WORK REQUEST:
Return exactly the lines of the records below, starting at the line that contains "left elbow: (580, 506)" and ending at the line that contains "left elbow: (170, 189)", with both of those lines kept.

%%

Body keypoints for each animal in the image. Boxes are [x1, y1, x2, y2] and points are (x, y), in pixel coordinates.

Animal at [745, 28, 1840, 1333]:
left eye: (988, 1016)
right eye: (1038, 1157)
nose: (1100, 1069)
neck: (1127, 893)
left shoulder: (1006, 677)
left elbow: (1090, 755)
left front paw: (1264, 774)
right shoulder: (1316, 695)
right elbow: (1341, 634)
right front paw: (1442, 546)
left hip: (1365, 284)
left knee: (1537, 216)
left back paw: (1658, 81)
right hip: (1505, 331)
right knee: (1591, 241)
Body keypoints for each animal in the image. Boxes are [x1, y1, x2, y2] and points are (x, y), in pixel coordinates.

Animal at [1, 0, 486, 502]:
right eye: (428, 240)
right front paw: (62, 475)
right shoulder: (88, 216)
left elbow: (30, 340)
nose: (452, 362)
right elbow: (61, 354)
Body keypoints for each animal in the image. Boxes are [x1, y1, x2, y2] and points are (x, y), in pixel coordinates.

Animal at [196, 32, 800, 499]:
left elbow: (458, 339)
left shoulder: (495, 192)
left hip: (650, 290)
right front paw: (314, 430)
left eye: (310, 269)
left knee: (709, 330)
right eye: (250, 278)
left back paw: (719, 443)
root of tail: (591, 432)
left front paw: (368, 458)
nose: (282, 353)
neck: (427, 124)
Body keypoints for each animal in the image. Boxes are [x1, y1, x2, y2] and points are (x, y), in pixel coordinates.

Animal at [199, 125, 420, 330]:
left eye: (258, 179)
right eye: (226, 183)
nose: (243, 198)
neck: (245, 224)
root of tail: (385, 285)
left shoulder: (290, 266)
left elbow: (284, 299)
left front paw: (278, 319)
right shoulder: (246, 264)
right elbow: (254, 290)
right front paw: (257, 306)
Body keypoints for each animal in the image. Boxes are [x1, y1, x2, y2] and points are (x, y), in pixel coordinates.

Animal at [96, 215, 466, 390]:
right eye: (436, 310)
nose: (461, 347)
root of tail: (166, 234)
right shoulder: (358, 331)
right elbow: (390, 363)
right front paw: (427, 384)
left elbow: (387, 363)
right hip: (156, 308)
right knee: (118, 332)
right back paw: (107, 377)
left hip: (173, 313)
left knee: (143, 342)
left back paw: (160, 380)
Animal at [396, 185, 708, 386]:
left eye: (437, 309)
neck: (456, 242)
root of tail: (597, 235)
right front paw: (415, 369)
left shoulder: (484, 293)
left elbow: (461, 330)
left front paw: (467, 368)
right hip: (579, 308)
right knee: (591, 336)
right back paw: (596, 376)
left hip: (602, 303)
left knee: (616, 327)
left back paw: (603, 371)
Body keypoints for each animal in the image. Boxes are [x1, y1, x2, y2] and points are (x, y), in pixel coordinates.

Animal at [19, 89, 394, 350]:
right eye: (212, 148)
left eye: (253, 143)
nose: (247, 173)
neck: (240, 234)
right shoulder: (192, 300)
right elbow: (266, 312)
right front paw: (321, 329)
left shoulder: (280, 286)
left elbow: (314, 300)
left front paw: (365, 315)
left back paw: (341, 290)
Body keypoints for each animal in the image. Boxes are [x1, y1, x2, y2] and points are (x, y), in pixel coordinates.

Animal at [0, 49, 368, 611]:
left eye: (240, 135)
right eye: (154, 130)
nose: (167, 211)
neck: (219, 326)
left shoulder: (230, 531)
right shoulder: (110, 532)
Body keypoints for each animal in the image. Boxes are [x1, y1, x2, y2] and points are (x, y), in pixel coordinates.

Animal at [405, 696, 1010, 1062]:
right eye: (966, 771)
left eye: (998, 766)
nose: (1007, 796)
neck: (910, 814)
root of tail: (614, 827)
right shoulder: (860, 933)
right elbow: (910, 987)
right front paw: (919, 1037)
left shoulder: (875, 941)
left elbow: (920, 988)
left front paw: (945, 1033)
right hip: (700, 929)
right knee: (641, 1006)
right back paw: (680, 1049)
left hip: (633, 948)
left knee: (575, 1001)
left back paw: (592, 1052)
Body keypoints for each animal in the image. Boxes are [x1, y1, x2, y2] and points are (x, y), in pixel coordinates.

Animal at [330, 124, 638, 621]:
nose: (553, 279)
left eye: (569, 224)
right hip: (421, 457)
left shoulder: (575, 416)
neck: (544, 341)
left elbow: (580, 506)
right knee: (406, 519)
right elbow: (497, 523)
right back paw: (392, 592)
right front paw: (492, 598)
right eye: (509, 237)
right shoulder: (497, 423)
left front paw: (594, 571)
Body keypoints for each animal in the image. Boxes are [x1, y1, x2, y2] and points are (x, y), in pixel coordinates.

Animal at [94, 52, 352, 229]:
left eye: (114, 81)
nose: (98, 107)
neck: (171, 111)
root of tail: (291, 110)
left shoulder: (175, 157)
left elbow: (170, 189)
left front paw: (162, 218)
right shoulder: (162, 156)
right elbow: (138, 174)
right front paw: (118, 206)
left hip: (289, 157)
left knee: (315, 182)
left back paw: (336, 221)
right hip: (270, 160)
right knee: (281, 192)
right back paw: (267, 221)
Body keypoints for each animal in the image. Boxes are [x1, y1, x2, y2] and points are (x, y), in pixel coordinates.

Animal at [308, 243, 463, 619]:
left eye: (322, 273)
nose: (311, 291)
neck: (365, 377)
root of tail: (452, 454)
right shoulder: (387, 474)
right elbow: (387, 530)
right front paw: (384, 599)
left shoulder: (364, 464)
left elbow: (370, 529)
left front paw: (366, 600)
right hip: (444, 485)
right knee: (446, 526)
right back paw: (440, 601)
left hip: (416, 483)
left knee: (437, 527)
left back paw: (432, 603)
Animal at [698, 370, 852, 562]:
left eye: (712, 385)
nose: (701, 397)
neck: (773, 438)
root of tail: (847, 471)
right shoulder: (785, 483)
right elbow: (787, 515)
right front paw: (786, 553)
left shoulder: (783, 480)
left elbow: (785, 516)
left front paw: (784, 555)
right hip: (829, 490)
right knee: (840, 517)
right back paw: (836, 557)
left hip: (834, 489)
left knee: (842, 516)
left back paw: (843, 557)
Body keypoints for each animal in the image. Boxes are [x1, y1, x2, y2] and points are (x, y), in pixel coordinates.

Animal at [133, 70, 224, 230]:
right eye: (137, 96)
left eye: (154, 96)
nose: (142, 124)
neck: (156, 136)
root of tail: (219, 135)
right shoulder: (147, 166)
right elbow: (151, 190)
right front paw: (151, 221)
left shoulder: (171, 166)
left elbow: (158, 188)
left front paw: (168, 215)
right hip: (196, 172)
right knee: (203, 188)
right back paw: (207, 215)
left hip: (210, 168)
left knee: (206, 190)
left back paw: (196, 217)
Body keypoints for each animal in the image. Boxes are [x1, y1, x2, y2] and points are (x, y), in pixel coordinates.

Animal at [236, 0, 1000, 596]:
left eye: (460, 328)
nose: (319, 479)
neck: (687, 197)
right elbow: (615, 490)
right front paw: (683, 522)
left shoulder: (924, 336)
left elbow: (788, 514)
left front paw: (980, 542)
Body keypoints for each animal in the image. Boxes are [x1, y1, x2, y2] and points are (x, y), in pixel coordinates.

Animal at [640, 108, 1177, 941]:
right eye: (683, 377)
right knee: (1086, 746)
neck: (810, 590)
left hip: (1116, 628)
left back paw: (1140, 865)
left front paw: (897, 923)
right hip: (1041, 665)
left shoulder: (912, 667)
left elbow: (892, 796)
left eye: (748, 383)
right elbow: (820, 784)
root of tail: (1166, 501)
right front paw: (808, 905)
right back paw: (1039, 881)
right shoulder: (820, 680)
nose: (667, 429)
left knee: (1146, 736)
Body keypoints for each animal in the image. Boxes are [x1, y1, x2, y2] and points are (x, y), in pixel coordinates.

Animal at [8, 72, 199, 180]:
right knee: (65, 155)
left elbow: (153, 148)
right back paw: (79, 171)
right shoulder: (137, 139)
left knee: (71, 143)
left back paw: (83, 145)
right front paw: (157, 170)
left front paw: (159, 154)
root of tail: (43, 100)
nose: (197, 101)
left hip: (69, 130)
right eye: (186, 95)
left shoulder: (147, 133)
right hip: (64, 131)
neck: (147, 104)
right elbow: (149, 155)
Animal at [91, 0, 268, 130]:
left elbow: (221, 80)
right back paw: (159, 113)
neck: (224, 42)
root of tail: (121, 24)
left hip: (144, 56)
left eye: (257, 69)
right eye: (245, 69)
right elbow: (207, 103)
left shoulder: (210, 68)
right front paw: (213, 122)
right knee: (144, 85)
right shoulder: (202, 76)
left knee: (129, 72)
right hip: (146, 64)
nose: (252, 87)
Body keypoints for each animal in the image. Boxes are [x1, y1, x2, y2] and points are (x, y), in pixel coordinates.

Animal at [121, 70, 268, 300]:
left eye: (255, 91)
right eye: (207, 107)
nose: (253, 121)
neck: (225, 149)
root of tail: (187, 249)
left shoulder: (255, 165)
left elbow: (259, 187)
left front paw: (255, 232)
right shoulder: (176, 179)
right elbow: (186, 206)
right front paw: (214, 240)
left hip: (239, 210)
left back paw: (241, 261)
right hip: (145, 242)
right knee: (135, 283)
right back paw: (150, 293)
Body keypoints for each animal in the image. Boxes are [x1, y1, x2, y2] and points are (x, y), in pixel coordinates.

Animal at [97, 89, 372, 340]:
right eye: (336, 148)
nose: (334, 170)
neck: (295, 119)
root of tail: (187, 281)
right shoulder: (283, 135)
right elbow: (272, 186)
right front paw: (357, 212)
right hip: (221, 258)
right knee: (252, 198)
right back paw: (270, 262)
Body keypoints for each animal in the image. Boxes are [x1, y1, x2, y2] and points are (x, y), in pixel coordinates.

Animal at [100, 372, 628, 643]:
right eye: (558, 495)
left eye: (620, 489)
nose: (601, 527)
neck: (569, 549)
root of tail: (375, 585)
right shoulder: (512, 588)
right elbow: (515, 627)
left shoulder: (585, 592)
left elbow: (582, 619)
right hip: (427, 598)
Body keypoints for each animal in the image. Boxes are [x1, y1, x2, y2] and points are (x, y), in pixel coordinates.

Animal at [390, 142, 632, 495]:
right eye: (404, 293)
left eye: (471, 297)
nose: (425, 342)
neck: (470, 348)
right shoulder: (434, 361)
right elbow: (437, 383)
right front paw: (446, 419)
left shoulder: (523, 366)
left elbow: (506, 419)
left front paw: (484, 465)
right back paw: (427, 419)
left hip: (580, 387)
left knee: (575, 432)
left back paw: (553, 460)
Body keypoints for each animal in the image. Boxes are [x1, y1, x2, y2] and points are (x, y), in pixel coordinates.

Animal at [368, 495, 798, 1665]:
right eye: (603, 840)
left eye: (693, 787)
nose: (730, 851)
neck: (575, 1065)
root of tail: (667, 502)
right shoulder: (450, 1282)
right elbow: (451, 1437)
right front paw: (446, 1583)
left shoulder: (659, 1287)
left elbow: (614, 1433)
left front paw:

%%

YOUR SOLUTION:
left elbow: (580, 506)
right knee: (406, 519)
right elbow: (497, 523)
right back paw: (392, 592)
right front paw: (492, 598)
right eye: (509, 237)
right shoulder: (497, 423)
left front paw: (594, 571)
Body keypoints for each animal in the image. Boxes are [x1, y1, x2, y2] and points are (x, y), in pixel coordinates.

Animal at [94, 52, 352, 229]:
left eye: (114, 81)
nose: (98, 107)
neck: (171, 111)
root of tail: (291, 110)
left shoulder: (175, 157)
left elbow: (170, 189)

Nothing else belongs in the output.